Kenyan Shoprite Supermarket. File |
Shoprite Supermarket CEO Pieter Engelbrecht hints that the giant retailer will cease from doing business in Kenya.
Shoprite withdraws its business ventures and relocating to Tanzania or Uganda. Their move comes after unending wrangles between KRA, landlords and increased losses.
Shoprite and Choppies retailers are set to exit the Kenyan market, citing unprofitability. The move will leave France’s Carrefour as the only foreign-owned large scale retailer in Kenya.
South Africa owned Shoprite and Botswana owned Choppies are gazing at legal battles that could further depress their loss-making outfits as the taxman and one of their landlords are demanding millions of shillings before any exit can be approved.
Shoprite’s three-month termination of a lease with Karen Waterfront expires on Wednesday.

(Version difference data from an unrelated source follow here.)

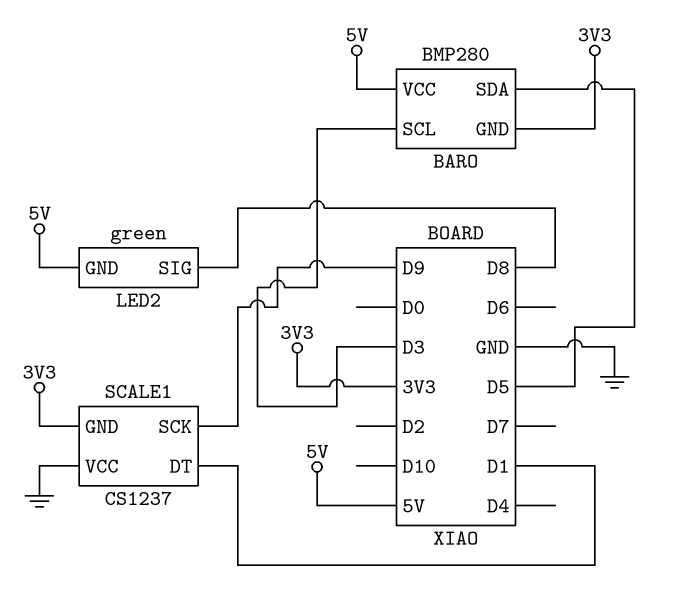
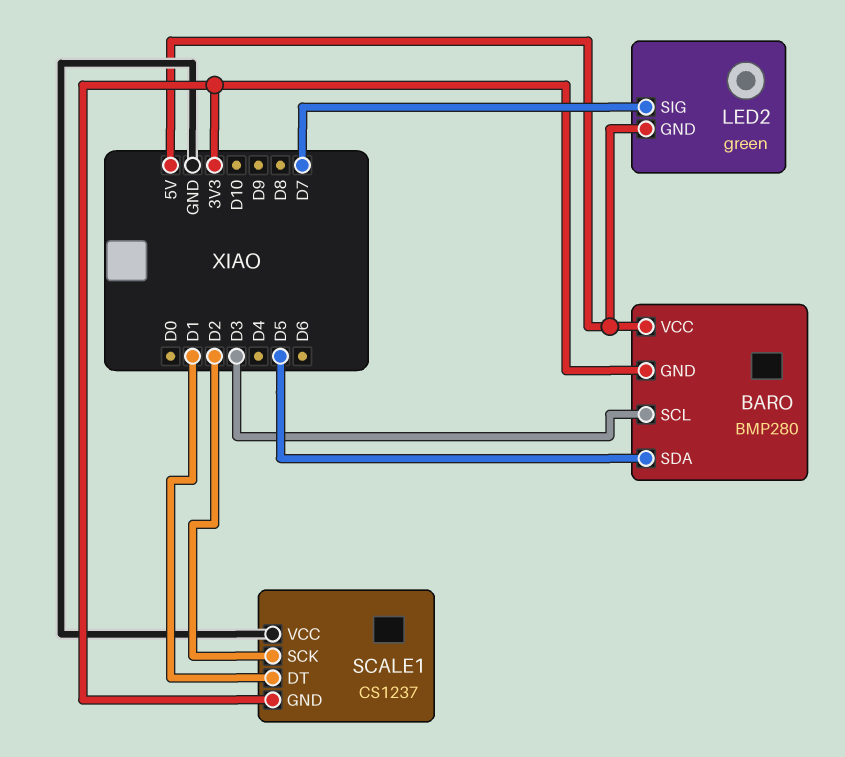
LED2 pin SIG: D8 -> D7
SCALE1 pin SCK: D9 -> D2

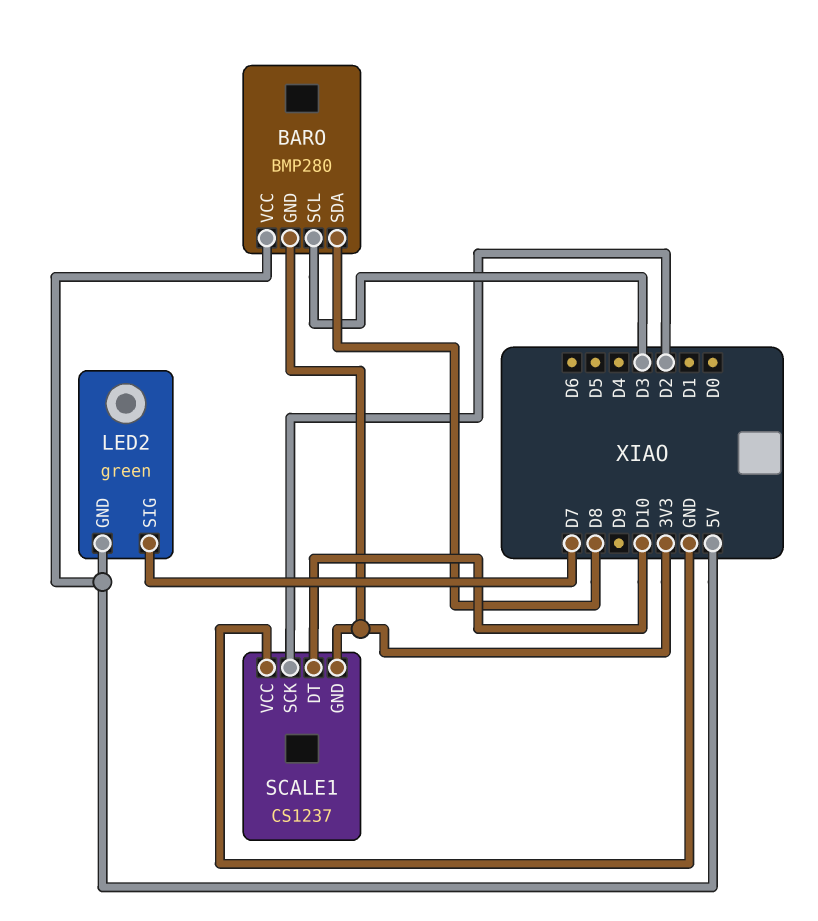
BARO pin SDA: D5 -> D8
SCALE1 pin DT: D1 -> D10

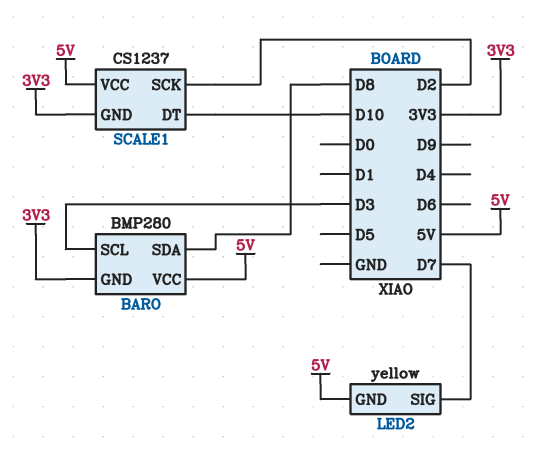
LED2: green -> yellow
SCALE1 pin VCC: GND -> 5V

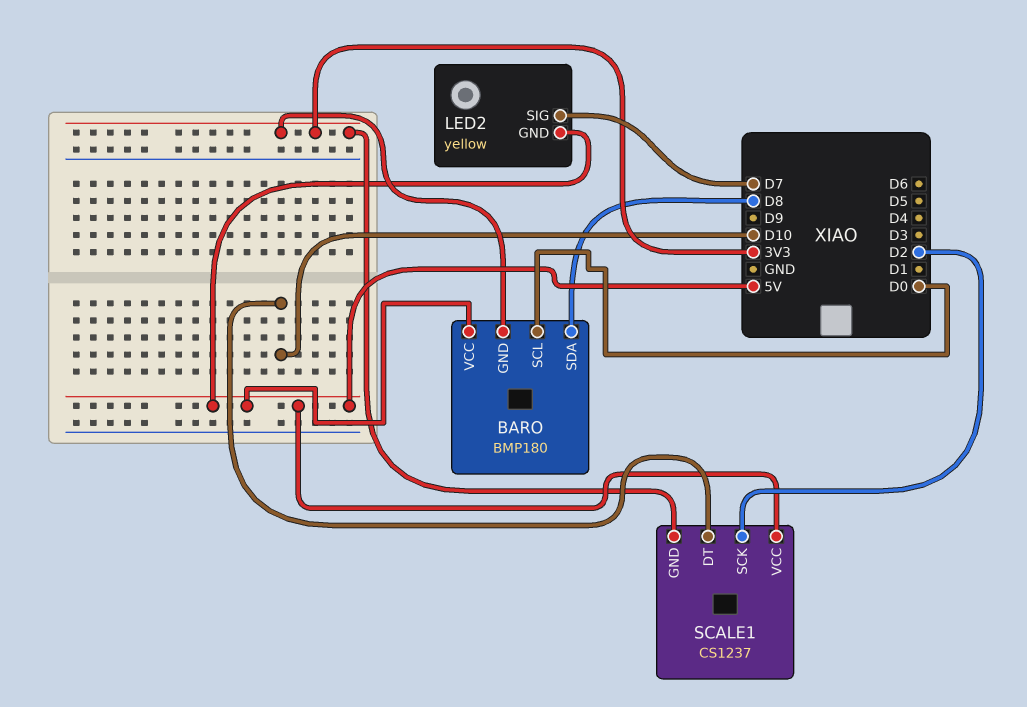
BARO: BMP280 -> BMP180
BARO pin SCL: D3 -> D0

The retailer is fighting an Sh520 million claim from its Karen landlord. In April, Shoprite revealed that it was reviewing its unprofitable operations such as East Africa with the view of cutting its losses through an exit.

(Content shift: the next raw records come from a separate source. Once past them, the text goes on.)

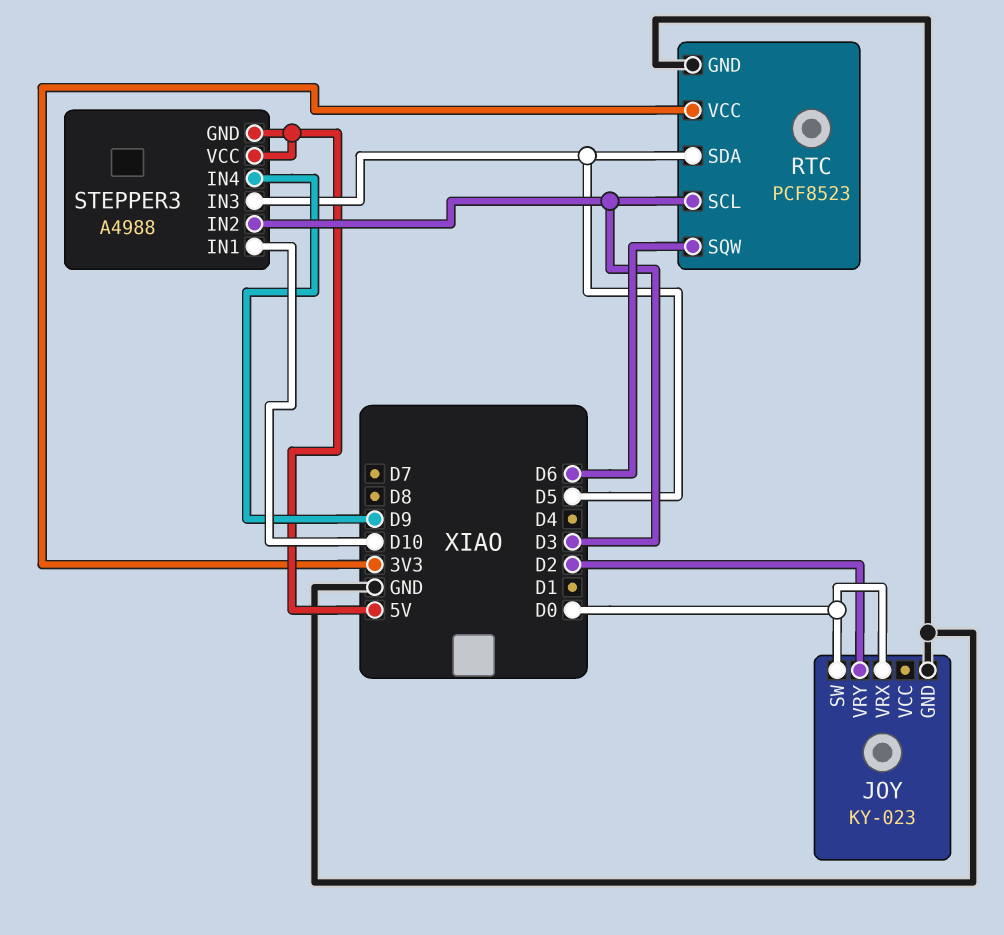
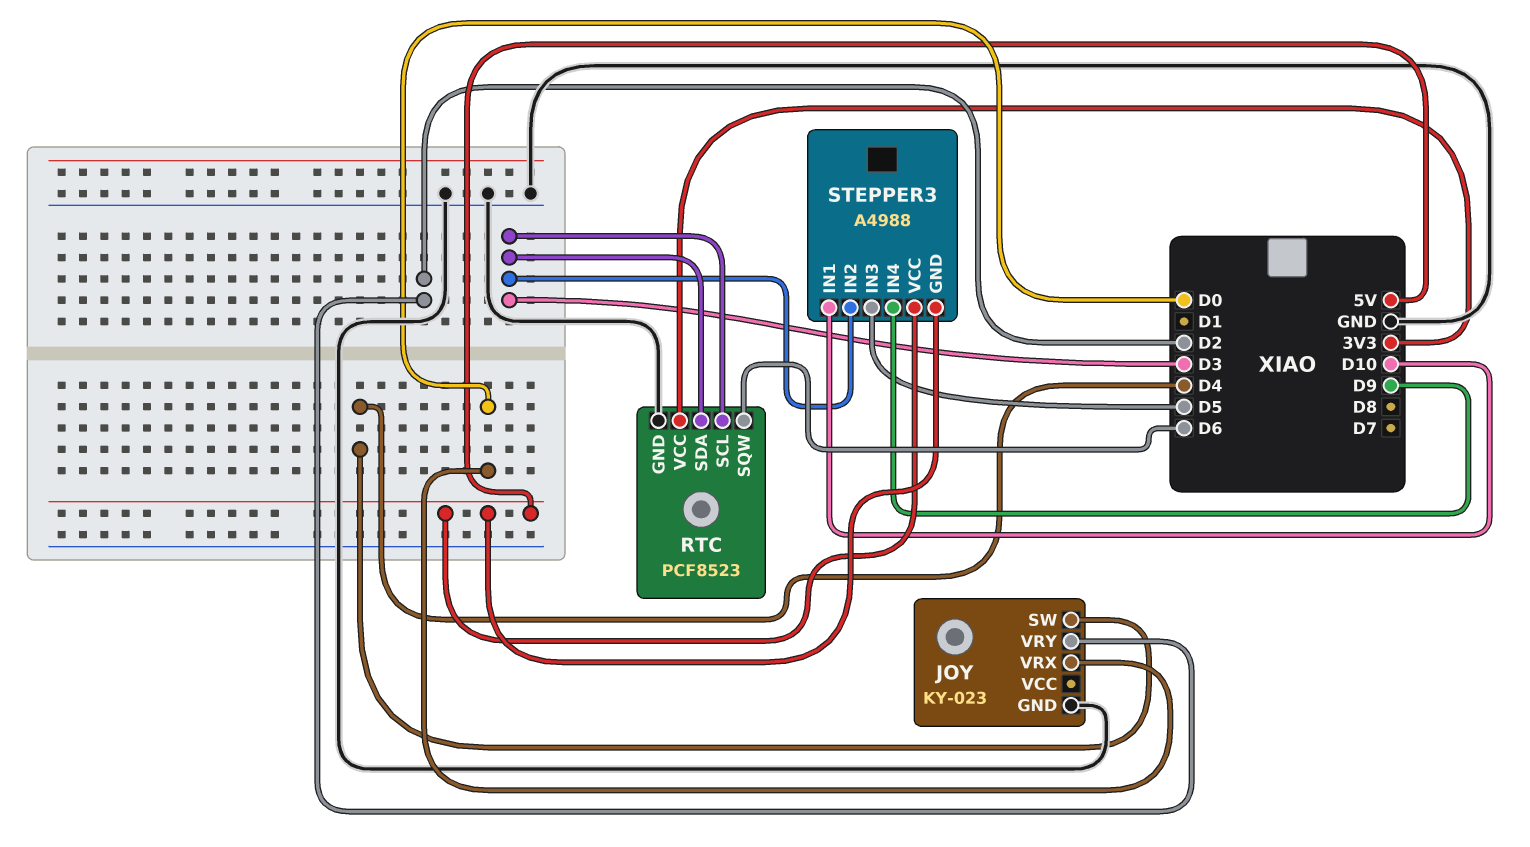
JOY pin SW: D0 -> D4
RTC pin SDA: D5 -> D3

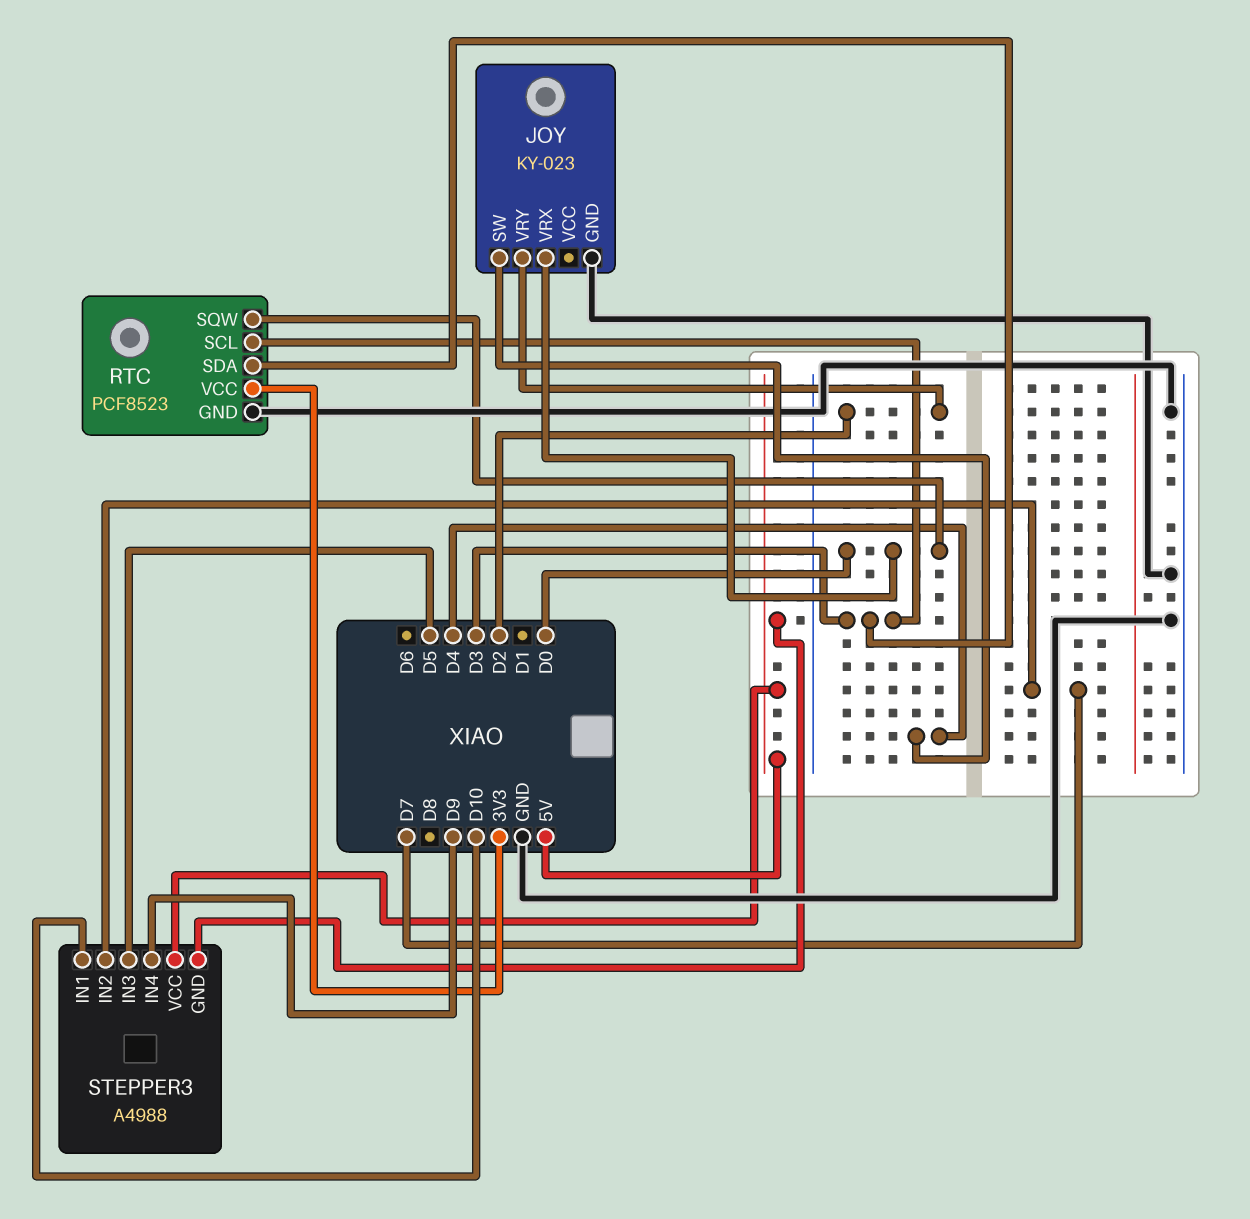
RTC pin SQW: D6 -> D0
STEPPER3 pin IN2: D3 -> D7

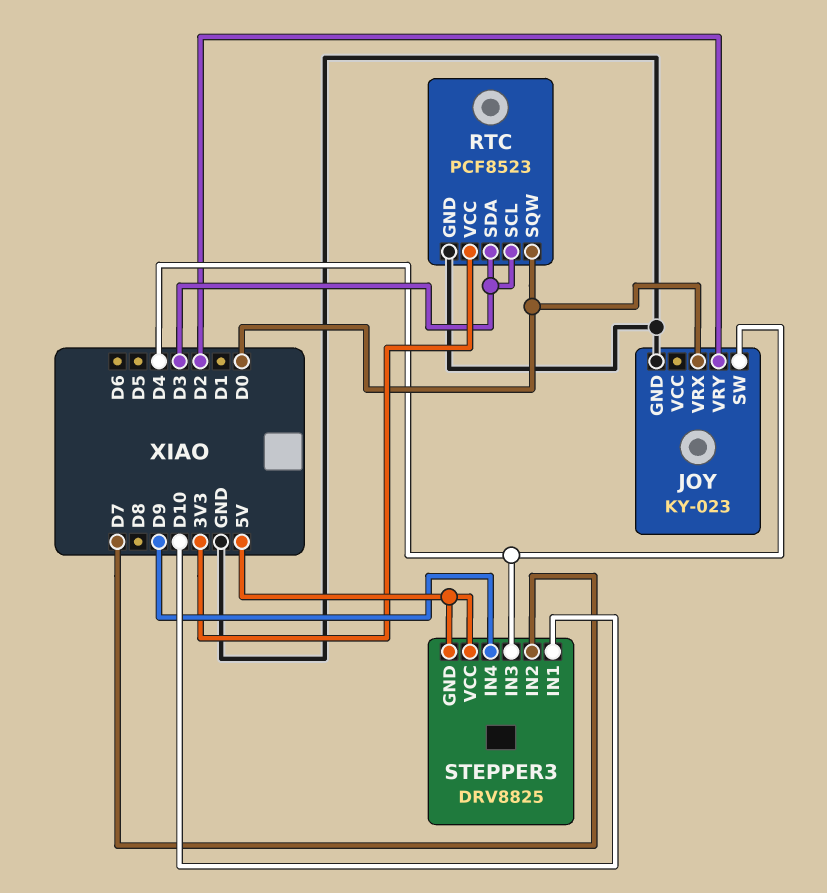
STEPPER3: A4988 -> DRV8825
STEPPER3 pin IN3: D5 -> D4

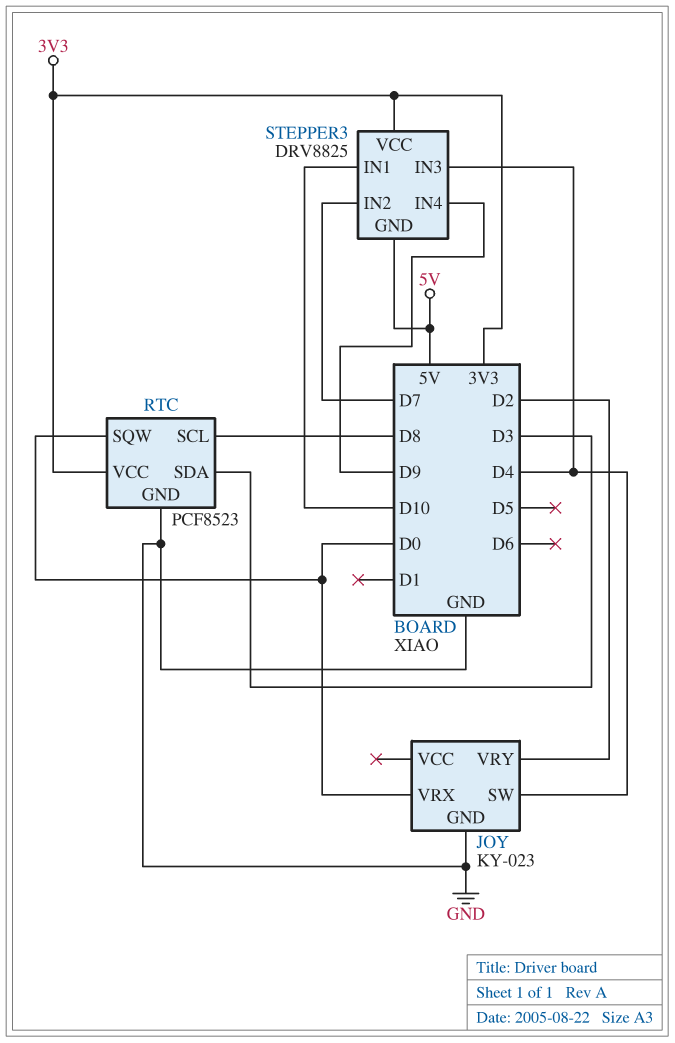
RTC pin SCL: D3 -> D8
STEPPER3 pin VCC: 5V -> 3V3

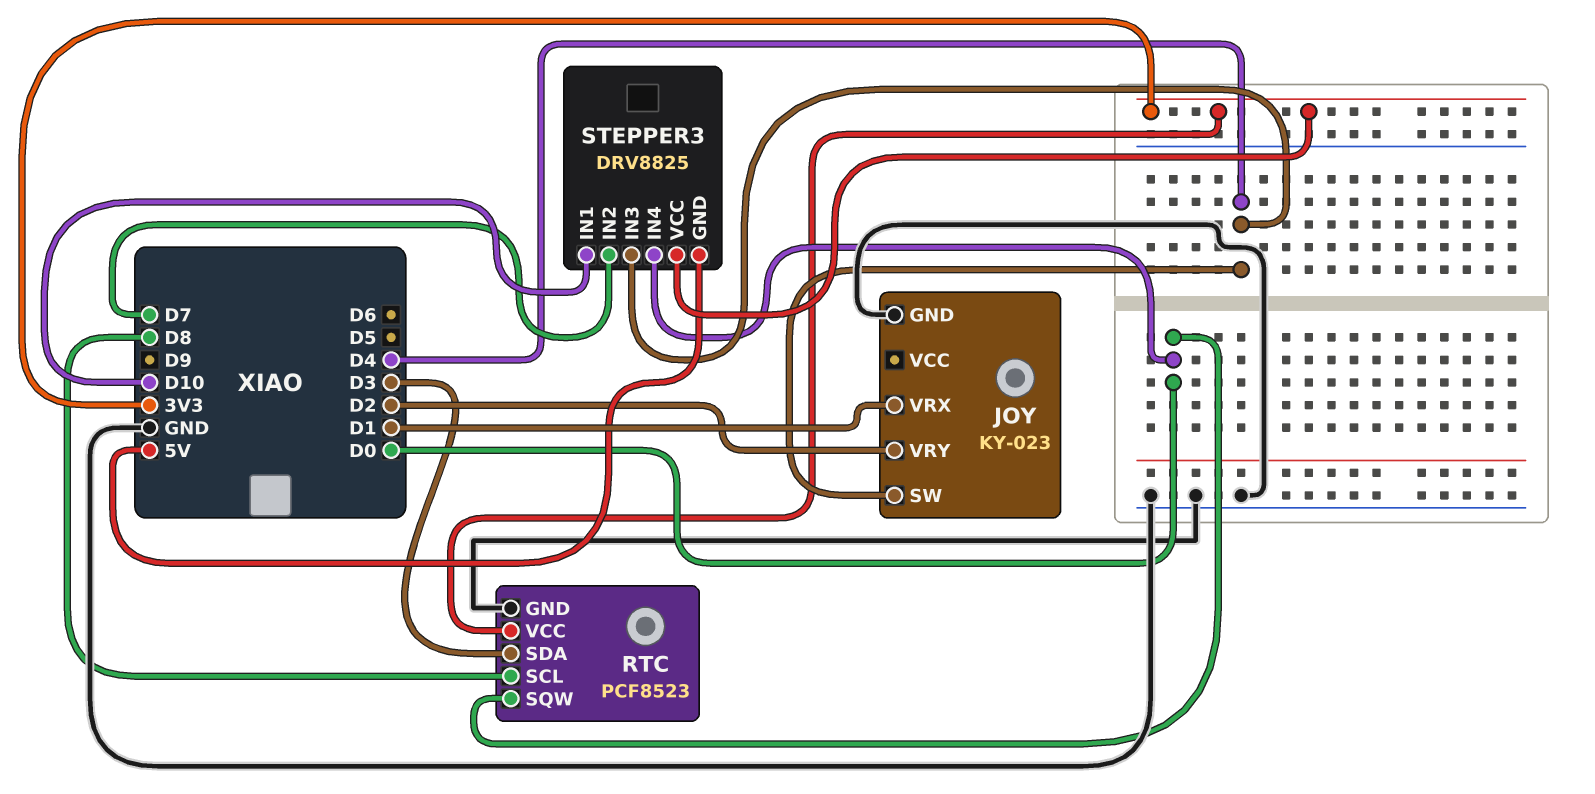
JOY pin VRX: D0 -> D1
STEPPER3 pin IN4: D9 -> D0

The retailer’s branches at Thika Road’s Garden City, Westgate Mall in Westlands and City Mall in Nyali are still operational.
Shoprite claims that Karen Waterfront tricked it into believing that other tenants at the mall would be banks, telcos, clothing stores and ATMs.
According to Daily Nation, it signed a 10-year lease in November but just six months later, it wrote to Karen Waterfront’s owners claiming that it did not see any chances of business improving hence wanted to leave.
Crossroads Limited and Karen Waterfront Phase Two Limited, the mall’s owners, have now sued Shoprite, demanding that the retailer be compelled to pay Sh520 million, an equivalent of 10 years’ rent.
The mall’s owners also want the amount to attract interest and be paid before Shoprite is allowed to leave.
Crossroads Limited and Karen Waterfront are owned by the family of the late billionaire poultry farmer Nelson Muguku.
The retail chain entered Kenya through the purchase of Ukwala Supermarkets in 2016 for an estimated Sh1 billion.
Now Choppies’ offloading of the branches it acquired has also caught the taxman’s gaze as KRA claims Sh125 million.
KRA says Choppies has not disclosed crucial details of the branch sales and has issued agency notices to the retail chain’s bankers and Quicksmart.
Court documents, however, reveal that Choppies has Sh36 million in the Standard Chartered account that the KRA has attached, while the cost of the branch sold to Quickmart remains a secret only known by the two retailers in the sale transaction.